"Ghost of the Somme": Tribute album to WWI ANZACSs
"Ghost of the Somme": Tribute album to WWI ANZACSs
reunites Kooh de Tah's Leon Berger and Tina Cross
A new album to commemorate the ANZACs role in the Battle of the Somme has been released, coinciding with the 97th anniversary of the end of WWI this Wednesday (11 November), as well as 100 Years Gallipoli.
“Ghost of the Somme – a Tribute to the Great War” reunites two renown and highly accredited veterans of Australian and New Zealand music: Sydney based singer, writer and producer, Leon Berger, and singer, Tina Cross, an icon of the New Zealand entertainment Industry with a career spanning four decades.
Leon Berger and Tina Cross first met as core members of the 1980s techno pop band, Koo de Tah. The iconic Australian/New Zealand band scored a top ARIA hit with their debut single, "Too Young for Promises".
Over a compelling set of 12 songs, “Ghost of the Somme” follows the story of a young ANZAC soldier from the early war days when he leaves his family behind and departs for Gallipoli, before moving on to the Fields of the Somme, where he is killed in battle.
Berger and Cross perform songs written by Allan Watt and Leon Berger.
Allan Watt, a former New Zealand soldier and now a Sydney-based expert in forensic computing. Allan’s is an unlikely background for a songwriter but for him it is deeply personal: his maternal grandfather, Phillip Charles McBarron, was shot and wounded in the fields of the Somme in August 1918.
Leon Berger, whose roots go back to the European battle fields with his grandfather and father fighting in the World Wars of the 20th century, lost a generation of his in these Wars, which swept away the lives of millions.

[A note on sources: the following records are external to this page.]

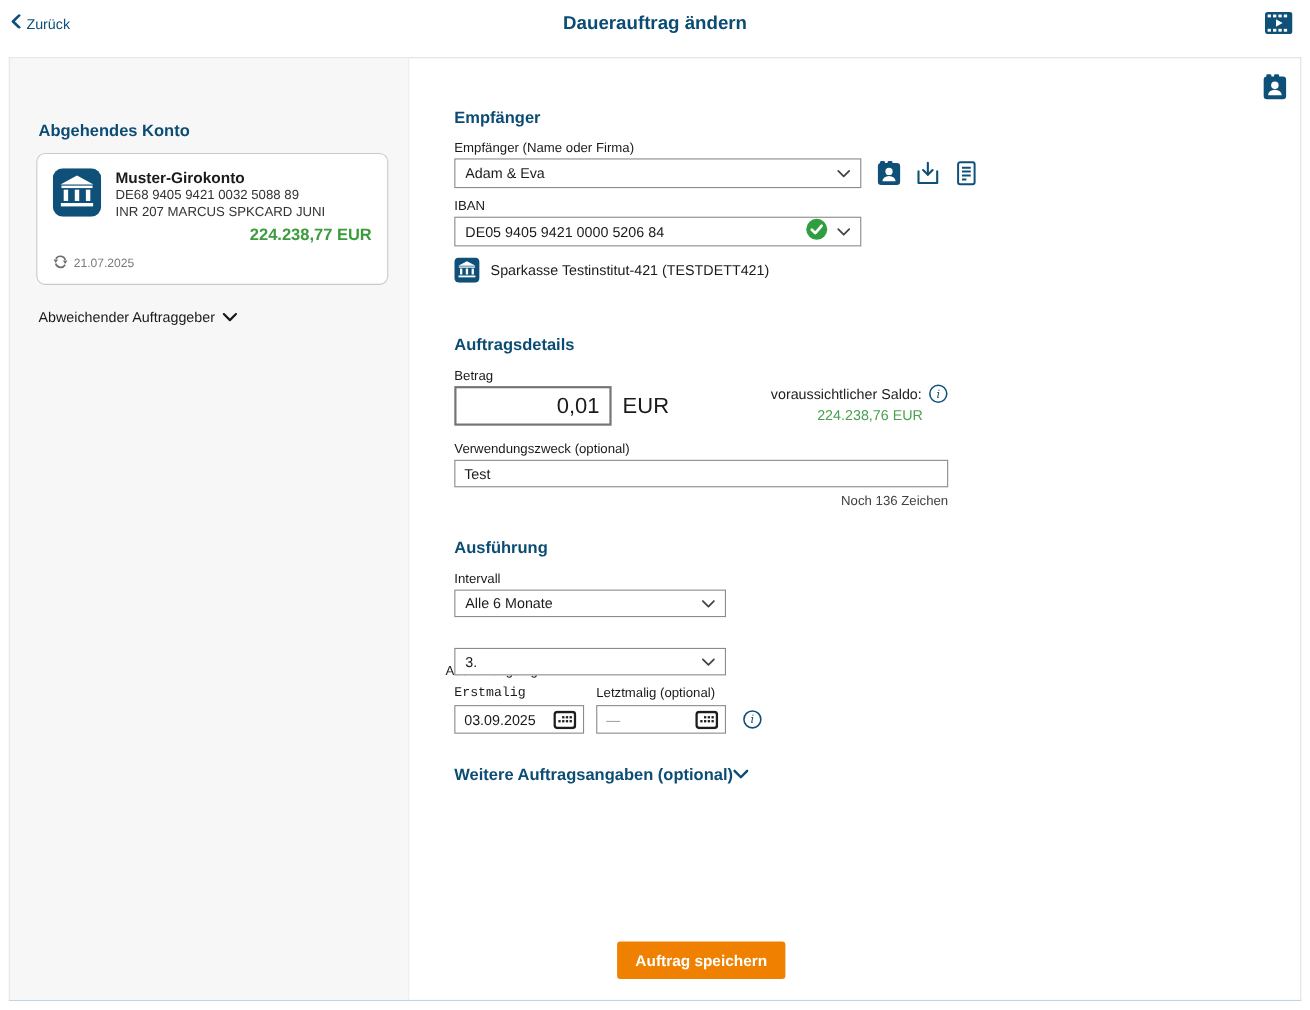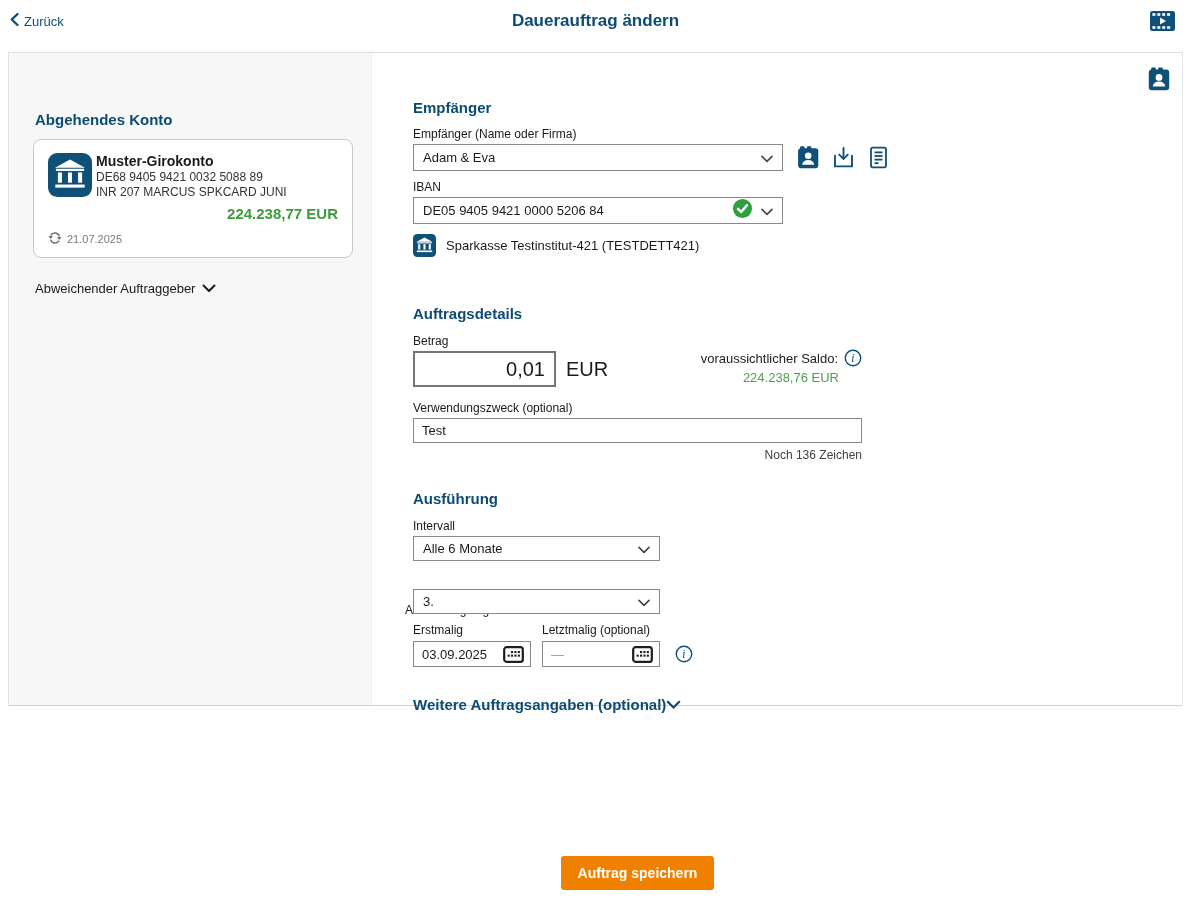--- a/index.html
+++ b/index.html
@@ -9,29 +9,29 @@
 
   
   .header { position:relative; height:44px; }
   .back { position:absolute; left:10px; top:13px; display:flex; align-items:center; gap:5px;
     background:none; border:none; cursor:pointer; color:#0e5078; font-size:13px; }
   .page-title { position:absolute; left:0; right:0; top:11px; text-align:center;
     font-size:17px; font-weight:bold; color:#0b4c74; }
   .film-btn { position:absolute; right:16px; top:11px; background:none; border:none; cursor:pointer; }
 
   
-  .container { position:absolute; left:8px; top:52px; width:1175px; height:654px;
+  .container { position:absolute; left:8px; top:52px; width:1175px; height:858px;
     border:1px solid #dfe2e5; border-bottom-color:#c3d4e0; background:#fff; display:flex; }
 
   
   .sidebar { position:relative; width:363px; background:#f7f7f8; border-right:1px solid #ededee; }
   .sidebar h2 { position:absolute; left:26px; top:58px; font-size:15px; color:#0b4c74; }
   .account-card { position:absolute; left:24px; top:86px; width:320px;
     background:#fff; border:1px solid #c9c9c9; border-radius:8px; padding:13px 14px 10px 14px; cursor:pointer; }
-  .acct-top { display:flex; gap:4px; }
+  .acct-top { display:flex; gap:13px; }
   .acct-name { font-size:14px; font-weight:bold; }
   .acct-line { font-size:12px; color:#333; margin-top:1px; }
   .acct-balance { text-align:right; font-size:15px; font-weight:bold; color:#3c9b3c; margin-top:6px; }
   .acct-date { display:flex; align-items:center; gap:5px; margin-top:9px;
     font-size:11px; color:#7a7a7a; }
   .divergent { position:absolute; left:26px; top:228px; display:flex; align-items:center; gap:7px;
     background:none; border:none; cursor:pointer; font-size:13px; color:#1a1a1a; }
 
   
   .main { position:relative; flex:1; }
@@ -285,21 +285,21 @@
     <label class="lbl" style="left:33px; top:519px;margin-top:31px;">Ausführungstag</label>
     <div class="sel" style="top:536px;">
       <span class="val">3.</span>
       <span>
         <svg width="12" height="8" viewBox="0 0 12 8">
             <polyline points="1,1.4 6,6.4 11,1.4" fill="none" stroke="#444" stroke-width="1.6" stroke-linecap="round" stroke-linejoin="round"></polyline>
           </svg>
       </span>
     </div>
 
-    <label class="lbl" style="left:41px; top:570px;">Erstmalig</label>
+    <label class="lbl" style="left:41px; top:570px;font-family:Liberation Mono, monospace;">Erstmalig</label>
     <label class="lbl" style="left:170px; top:570px;">Letztmalig (optional)</label>
     <div class="datefield" style="left:41px; top:588px;">
       <input value="03.09.2025" style="">
       <button>
         <svg width="21" height="17" viewBox="0 0 21 17">
           <rect x="1.2" y="1.2" width="18.6" height="14.6" rx="2.4" fill="none" stroke="#1d1d1d" stroke-width="2.2"></rect>
           <g fill="#1d1d1d">
             <rect x="8" y="5" width="2.1" height="2.1"></rect>
               <rect x="11.4" y="5" width="2.1" height="2.1"></rect>
               <rect x="14.8" y="5" width="2.1" height="2.1"></rect>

Both writers are touched and scarred by these historic events, described in this musical journey into the past.
Watt’s and Berger’s compositions bring to life the heroic exploits and horrors of the Somme battlefield, summed up by the Australian War Memorial: “Shrapnel tore men to pieces, high explosive blew them to bits and destroyed trenches, smoke covered the turned-up, stinking ground. Added to this were gas shells. It was the worst artillery shelling in the entire war.
Some dramatic 'pages' of this album vividly describe these horrors in the lyrics, while others reflect on the inner personal world of the ordinary people , drawn into the world mayhem and torn away from their loved ones.
As lots of them found their eternal resting place and peace in these fields, the album carries the title, commemorating that historically important episode for the two nations on both sides of the Tasman.
The album is designed as a tribute not only to the ANZACs but for the millions who fought in the Great War 1914 – 1918.